= American Islamic Forum for Democracy =

American Muslim think tank

American Islamic Forum for Democracy (AIFD) is an American Muslim think tank formed in 2003 by Zuhdi Jasser in Phoenix, Arizona.

AIFD advocates for the separation of religion and state and confronts the ideologies of political Islam and openly counters the belief that the Muslim faith is inextricably rooted to the concept of the Islamic state.

==Mission==
AIFD's mission statement as found on their website, "is to advocate for the preservation of the founding principles of the United States Constitution, liberty and freedom, through the separation of mosque and state."

==Founder==
AIFD was founded by Zuhdi Jasser in March 2003. A former Lieutenant Commander in the United States Navy, Jasser served 11 years as a medical officer.

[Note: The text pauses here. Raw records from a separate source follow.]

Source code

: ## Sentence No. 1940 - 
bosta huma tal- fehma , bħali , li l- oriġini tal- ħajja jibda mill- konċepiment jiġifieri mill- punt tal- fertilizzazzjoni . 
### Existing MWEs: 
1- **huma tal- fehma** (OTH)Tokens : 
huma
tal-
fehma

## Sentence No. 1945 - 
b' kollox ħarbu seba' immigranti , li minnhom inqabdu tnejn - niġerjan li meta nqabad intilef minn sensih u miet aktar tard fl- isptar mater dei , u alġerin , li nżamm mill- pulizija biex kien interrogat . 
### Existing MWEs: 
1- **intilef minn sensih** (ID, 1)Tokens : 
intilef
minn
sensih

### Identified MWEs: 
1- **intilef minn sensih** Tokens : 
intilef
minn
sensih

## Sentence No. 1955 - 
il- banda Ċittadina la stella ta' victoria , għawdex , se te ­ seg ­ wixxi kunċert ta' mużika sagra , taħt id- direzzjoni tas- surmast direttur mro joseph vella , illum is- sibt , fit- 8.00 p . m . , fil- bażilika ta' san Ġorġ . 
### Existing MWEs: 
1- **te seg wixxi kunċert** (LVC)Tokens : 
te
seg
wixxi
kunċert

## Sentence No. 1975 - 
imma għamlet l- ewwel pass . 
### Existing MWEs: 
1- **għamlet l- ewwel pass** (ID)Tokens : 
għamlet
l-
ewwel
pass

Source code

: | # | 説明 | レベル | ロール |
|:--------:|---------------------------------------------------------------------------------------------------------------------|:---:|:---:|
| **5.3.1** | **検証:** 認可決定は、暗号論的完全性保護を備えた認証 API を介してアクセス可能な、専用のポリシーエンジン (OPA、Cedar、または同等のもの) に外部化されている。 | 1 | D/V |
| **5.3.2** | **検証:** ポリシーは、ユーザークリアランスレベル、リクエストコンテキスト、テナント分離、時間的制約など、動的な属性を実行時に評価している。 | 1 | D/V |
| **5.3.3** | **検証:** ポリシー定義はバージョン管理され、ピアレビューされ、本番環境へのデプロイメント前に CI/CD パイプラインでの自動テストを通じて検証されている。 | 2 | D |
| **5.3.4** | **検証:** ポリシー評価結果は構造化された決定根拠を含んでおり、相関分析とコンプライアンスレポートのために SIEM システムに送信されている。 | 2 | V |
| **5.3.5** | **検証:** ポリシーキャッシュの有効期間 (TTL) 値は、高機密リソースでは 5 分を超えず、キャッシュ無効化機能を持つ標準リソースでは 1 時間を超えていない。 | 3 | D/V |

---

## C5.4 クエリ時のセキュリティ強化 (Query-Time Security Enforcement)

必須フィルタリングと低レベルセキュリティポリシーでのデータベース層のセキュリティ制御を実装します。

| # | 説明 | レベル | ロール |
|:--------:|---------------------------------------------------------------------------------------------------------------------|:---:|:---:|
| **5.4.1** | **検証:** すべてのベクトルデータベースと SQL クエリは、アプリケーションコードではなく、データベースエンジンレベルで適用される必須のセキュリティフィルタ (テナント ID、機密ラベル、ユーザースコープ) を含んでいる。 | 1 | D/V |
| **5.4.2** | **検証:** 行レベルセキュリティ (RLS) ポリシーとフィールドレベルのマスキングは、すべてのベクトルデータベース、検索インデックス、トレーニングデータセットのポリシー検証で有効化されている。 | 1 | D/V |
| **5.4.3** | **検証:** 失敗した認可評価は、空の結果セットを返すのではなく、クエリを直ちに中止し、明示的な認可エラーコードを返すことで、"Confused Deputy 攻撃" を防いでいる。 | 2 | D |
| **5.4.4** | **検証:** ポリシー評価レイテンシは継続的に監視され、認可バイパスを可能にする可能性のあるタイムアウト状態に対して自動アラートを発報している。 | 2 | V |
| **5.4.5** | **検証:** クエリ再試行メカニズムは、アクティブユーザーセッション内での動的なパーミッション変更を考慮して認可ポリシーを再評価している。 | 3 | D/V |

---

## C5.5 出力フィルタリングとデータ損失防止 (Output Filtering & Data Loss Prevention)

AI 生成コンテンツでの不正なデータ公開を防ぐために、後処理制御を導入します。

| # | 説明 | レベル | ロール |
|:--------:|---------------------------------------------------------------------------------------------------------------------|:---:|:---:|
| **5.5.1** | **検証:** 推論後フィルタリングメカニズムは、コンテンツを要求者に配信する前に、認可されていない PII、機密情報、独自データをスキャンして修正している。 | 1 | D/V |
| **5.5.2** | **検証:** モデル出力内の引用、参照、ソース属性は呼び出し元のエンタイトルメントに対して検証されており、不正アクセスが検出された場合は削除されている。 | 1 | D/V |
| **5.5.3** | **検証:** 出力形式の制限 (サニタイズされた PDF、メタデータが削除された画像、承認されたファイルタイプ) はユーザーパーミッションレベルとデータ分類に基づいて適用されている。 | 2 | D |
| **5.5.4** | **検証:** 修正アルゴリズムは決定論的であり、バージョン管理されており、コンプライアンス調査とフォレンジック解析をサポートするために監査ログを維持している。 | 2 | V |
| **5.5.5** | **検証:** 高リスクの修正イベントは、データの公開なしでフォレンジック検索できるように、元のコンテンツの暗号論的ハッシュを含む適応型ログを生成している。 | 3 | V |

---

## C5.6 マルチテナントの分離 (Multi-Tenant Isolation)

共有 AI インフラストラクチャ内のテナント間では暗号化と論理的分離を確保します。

His tours of duty included Medical Department Head aboard the which deployed to Somalia during Operation Restore Hope; Chief Resident at Bethesda Naval Hospital; and Staff Internist for the Office of the Attending Physician to the United States Congress. He is a recipient of the Meritorious Service Medal.

Timothy R. Furnish said that Jasser's quest is to resurrect the doctrine of the Mu'tazilah, a group in early Islamic history which stated that reason was as important as revelation, and that the Qur'an was created rather than eternally existent and that humans had free will.